**Record set:**
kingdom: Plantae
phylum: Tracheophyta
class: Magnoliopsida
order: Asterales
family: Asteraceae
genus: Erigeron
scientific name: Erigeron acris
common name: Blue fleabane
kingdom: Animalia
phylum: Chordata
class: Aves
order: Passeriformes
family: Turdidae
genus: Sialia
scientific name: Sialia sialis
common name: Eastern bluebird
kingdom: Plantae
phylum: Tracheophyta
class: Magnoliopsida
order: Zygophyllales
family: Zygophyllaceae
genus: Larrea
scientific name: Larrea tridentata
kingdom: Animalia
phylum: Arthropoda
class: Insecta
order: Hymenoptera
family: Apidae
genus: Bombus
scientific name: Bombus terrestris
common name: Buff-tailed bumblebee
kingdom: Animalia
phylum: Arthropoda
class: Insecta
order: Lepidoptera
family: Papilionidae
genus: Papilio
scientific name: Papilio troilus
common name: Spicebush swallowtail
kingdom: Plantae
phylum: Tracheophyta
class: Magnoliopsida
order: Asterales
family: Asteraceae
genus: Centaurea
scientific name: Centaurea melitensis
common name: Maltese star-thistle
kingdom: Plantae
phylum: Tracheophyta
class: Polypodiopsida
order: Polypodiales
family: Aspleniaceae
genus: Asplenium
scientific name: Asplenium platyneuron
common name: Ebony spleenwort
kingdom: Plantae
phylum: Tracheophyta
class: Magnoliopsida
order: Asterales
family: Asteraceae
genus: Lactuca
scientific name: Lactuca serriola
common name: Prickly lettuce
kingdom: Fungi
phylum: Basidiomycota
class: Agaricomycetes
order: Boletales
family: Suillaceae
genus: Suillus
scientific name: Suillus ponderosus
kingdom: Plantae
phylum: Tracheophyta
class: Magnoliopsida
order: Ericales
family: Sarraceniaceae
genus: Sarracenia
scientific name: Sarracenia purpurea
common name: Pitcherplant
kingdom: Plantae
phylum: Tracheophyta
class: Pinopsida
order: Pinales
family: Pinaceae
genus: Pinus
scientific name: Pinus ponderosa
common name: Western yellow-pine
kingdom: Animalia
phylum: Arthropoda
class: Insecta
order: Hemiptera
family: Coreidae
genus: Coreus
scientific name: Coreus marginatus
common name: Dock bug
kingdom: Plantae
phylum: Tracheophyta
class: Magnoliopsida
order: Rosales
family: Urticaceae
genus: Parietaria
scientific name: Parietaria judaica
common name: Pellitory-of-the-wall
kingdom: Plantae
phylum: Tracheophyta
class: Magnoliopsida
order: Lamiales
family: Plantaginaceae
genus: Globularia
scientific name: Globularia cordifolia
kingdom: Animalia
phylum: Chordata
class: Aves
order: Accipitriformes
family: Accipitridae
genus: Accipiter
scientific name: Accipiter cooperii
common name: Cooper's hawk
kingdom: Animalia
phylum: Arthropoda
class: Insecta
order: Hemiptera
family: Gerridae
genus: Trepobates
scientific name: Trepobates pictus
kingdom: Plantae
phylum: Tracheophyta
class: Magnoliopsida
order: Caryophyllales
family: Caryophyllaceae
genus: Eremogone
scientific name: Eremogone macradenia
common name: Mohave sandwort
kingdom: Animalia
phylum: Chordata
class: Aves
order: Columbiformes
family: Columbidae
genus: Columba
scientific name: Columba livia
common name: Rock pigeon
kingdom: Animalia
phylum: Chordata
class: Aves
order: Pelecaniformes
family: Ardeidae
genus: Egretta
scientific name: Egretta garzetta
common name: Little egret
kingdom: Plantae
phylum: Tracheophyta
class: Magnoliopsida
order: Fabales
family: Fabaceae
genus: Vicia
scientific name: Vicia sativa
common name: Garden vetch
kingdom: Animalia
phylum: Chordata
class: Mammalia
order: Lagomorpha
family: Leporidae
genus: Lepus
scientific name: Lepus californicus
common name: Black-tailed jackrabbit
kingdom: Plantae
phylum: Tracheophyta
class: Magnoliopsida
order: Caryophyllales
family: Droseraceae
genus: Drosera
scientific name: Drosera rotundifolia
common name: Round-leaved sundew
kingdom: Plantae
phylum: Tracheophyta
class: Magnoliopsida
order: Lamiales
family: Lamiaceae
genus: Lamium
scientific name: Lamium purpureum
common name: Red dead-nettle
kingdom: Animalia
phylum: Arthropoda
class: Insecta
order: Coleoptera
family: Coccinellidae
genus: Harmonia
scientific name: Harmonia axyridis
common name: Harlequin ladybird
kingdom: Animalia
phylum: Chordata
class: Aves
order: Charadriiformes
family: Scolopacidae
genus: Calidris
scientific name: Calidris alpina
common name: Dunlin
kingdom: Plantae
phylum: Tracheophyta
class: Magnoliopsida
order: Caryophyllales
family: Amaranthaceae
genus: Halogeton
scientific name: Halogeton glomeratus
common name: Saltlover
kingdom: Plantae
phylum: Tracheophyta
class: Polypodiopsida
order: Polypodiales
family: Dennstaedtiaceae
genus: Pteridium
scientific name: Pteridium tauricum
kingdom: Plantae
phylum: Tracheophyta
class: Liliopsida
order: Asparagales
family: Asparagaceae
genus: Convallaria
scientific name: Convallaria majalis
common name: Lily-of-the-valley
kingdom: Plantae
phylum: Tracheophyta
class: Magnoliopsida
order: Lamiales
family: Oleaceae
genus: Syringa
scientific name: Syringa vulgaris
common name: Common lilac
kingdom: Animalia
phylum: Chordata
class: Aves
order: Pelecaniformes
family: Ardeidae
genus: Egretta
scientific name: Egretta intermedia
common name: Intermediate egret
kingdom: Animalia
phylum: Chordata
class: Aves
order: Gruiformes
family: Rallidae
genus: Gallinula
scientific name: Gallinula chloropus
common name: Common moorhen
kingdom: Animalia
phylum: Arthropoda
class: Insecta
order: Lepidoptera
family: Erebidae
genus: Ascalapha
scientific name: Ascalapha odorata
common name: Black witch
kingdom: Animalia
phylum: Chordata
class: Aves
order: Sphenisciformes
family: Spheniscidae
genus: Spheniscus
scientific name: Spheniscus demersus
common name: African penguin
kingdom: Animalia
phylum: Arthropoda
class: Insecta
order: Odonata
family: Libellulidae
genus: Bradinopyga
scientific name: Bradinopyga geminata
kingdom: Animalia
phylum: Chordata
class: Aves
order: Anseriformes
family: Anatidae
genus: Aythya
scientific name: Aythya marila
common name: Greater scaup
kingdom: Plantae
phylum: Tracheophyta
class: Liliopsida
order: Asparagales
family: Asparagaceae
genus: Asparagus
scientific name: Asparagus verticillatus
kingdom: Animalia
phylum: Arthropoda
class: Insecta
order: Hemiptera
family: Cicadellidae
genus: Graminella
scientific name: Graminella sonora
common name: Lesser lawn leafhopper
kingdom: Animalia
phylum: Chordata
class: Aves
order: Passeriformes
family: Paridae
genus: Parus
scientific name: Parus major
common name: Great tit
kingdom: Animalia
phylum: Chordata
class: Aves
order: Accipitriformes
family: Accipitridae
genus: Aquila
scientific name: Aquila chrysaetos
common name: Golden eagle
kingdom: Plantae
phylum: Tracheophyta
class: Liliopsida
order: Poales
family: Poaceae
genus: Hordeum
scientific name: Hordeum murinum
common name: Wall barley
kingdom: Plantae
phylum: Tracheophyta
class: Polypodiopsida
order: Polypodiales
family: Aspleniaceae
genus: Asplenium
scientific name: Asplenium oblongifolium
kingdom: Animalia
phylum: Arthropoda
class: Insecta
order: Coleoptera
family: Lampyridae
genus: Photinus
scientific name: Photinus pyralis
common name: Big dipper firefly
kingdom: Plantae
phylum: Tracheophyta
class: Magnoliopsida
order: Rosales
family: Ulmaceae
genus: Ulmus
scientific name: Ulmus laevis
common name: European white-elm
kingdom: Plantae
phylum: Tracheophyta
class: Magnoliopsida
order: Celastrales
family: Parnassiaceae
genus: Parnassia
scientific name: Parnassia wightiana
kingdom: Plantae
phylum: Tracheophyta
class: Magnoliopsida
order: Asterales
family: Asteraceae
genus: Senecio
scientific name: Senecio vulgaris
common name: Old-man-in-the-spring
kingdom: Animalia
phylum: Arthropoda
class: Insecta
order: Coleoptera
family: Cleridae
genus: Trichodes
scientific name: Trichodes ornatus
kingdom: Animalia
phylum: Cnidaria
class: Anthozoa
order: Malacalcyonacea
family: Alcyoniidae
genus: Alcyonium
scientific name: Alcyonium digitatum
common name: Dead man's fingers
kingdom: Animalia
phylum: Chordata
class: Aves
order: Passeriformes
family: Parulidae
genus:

**Directions:**
Edit the item lines between the line holding "scientific name: Asplenium platyneuron" and the line holding "family: Columbidae", inclusive, replacing every "common name" with "vernacular name" and leaving everything else unchanged. Return only those lines.

**Solution to the exercise:**
scientific name: Asplenium platyneuron
vernacular name: Ebony spleenwort
kingdom: Plantae
phylum: Tracheophyta
class: Magnoliopsida
order: Asterales
family: Asteraceae
genus: Lactuca
scientific name: Lactuca serriola
vernacular name: Prickly lettuce
kingdom: Fungi
phylum: Basidiomycota
class: Agaricomycetes
order: Boletales
family: Suillaceae
genus: Suillus
scientific name: Suillus ponderosus
kingdom: Plantae
phylum: Tracheophyta
class: Magnoliopsida
order: Ericales
family: Sarraceniaceae
genus: Sarracenia
scientific name: Sarracenia purpurea
vernacular name: Pitcherplant
kingdom: Plantae
phylum: Tracheophyta
class: Pinopsida
order: Pinales
family: Pinaceae
genus: Pinus
scientific name: Pinus ponderosa
vernacular name: Western yellow-pine
kingdom: Animalia
phylum: Arthropoda
class: Insecta
order: Hemiptera
family: Coreidae
genus: Coreus
scientific name: Coreus marginatus
vernacular name: Dock bug
kingdom: Plantae
phylum: Tracheophyta
class: Magnoliopsida
order: Rosales
family: Urticaceae
genus: Parietaria
scientific name: Parietaria judaica
vernacular name: Pellitory-of-the-wall
kingdom: Plantae
phylum: Tracheophyta
class: Magnoliopsida
order: Lamiales
family: Plantaginaceae
genus: Globularia
scientific name: Globularia cordifolia
kingdom: Animalia
phylum: Chordata
class: Aves
order: Accipitriformes
family: Accipitridae
genus: Accipiter
scientific name: Accipiter cooperii
vernacular name: Cooper's hawk
kingdom: Animalia
phylum: Arthropoda
class: Insecta
order: Hemiptera
family: Gerridae
genus: Trepobates
scientific name: Trepobates pictus
kingdom: Plantae
phylum: Tracheophyta
class: Magnoliopsida
order: Caryophyllales
family: Caryophyllaceae
genus: Eremogone
scientific name: Eremogone macradenia
vernacular name: Mohave sandwort
kingdom: Animalia
phylum: Chordata
class: Aves
order: Columbiformes
family: Columbidae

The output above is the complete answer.